AB: For the live moments that make it worthwhile?
MF: You have this five percent moment of euphoria that might last for a number of hours, or even a whole day. The other 95 percent is toil and struggle.
AB: In New York there’s an abundance of great free/cheap gigs.
MF: It’s life and art, and all these things seem to be happening all the time. It’s funny, though, because there were a lot of free gigs over summer. I was making a good effort to see stuff initially. But after a month or so I felt more at home there and slipped in my usual role, like over here. I realise that I’m definitely more of a producer than a consumer. I find it really fatiguing to go and see stuff. Just being around people or taking sensory information in I find tires me out. I guess there’s only so much. You have to preserve all the different faculties for making your own stuff. Different people have different capacities for that. When Jeff Henderson was there he was out every night of the week and knew what was going on. Some people can do that. But I find it tires me out. You learn to be selective about what you’re going to see.

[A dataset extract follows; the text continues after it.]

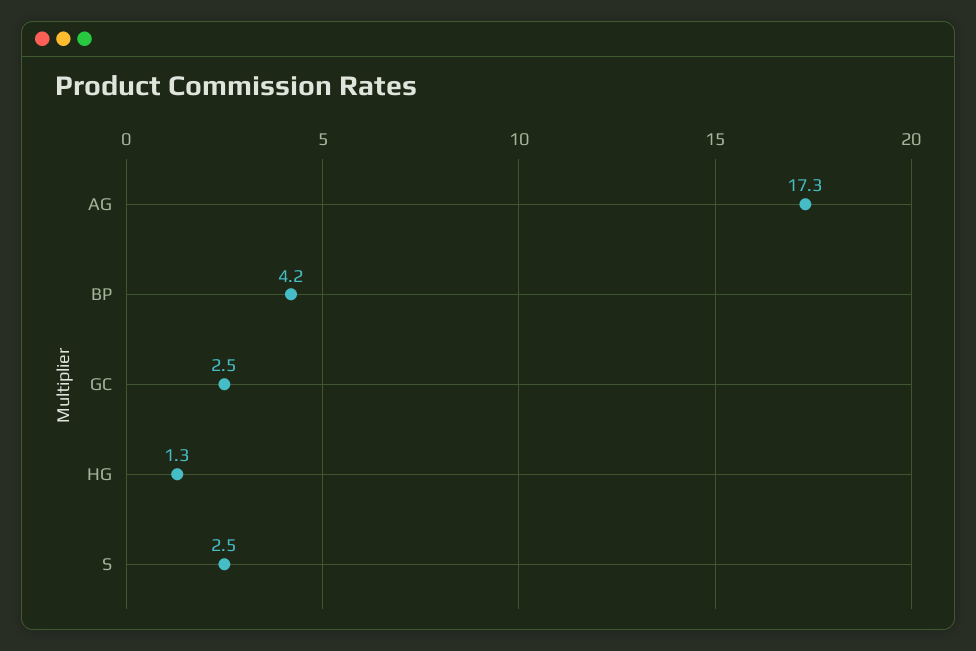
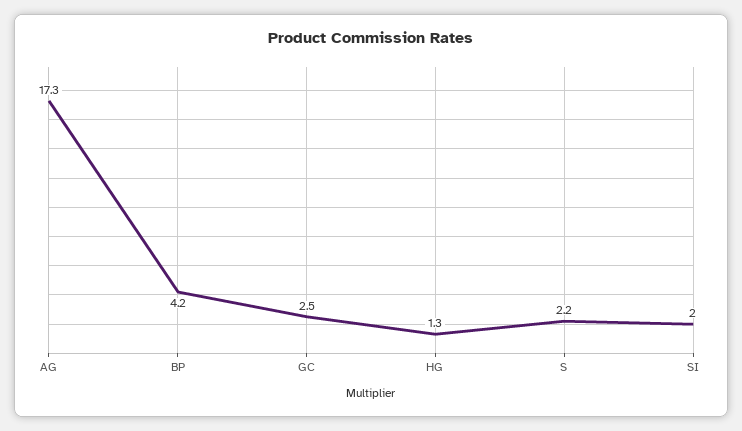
S: 2.5 -> 2.2
SI: none -> 2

The best stuff I saw there was probably three North African bands.
AB: Are there any gigs you’re looking forward to seeing over the summer, and at the New Zealand Festival, say Charles Bradley?
MF: As a working musician, I don’t see gigs so much, either because I’m busy, or if I’m not, the last thing I want to do is go out and be in a bar full of other people. I think I rely mostly on other people to get me into stuff. In terms of the Festival, I’d love to go and see some dance. As much as I would enjoy Charles Bradley, ideally I’d want to see something from another discipline. It’s a double-edged sword when you become knowledgeable in a certain field. It simultaneously makes you able to be able to appreciate things more but it also makes you more judgmental to a whole range of other stuff. That’s why I like to have other things that I don’t know anything about. You just go and enjoy it, even on a surface level.

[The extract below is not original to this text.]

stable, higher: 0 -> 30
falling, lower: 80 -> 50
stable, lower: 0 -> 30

AB: You’re doing some production work on the anticipated Data Hui album?
MF: I was planning to do that when I was in New York this time, but I didn’t anticipate how much work releasing an album semi-properly would be.
AB: Mara’s version of Billy TK’s poem ‘Moon Song’ is lovely:
The moon moves high into the sky
I watch it like a dream
Your love falls down like firefall
But, I ain’t got time to see
When you call my name out loud
You know that I can hear
Long distance is my enemy
Until I have you near.
MF: Yeah. There’s one on Data Hui’s second album that might be tentatively titled ‘Open Letter to Captain Cook’ that I really like. I think Mara has got the poet streak in him, and it’s really refreshing to hear that, because I think it’s really lacking in a lot of lyrical content. I think the real test, in a way, for lyrics, is if you can put them on a page and as a written word they can sit there like a poem, they sit there in the weight of themselves. And they translate to this other discipline, they work in the song as well, then that’s quite an achievement.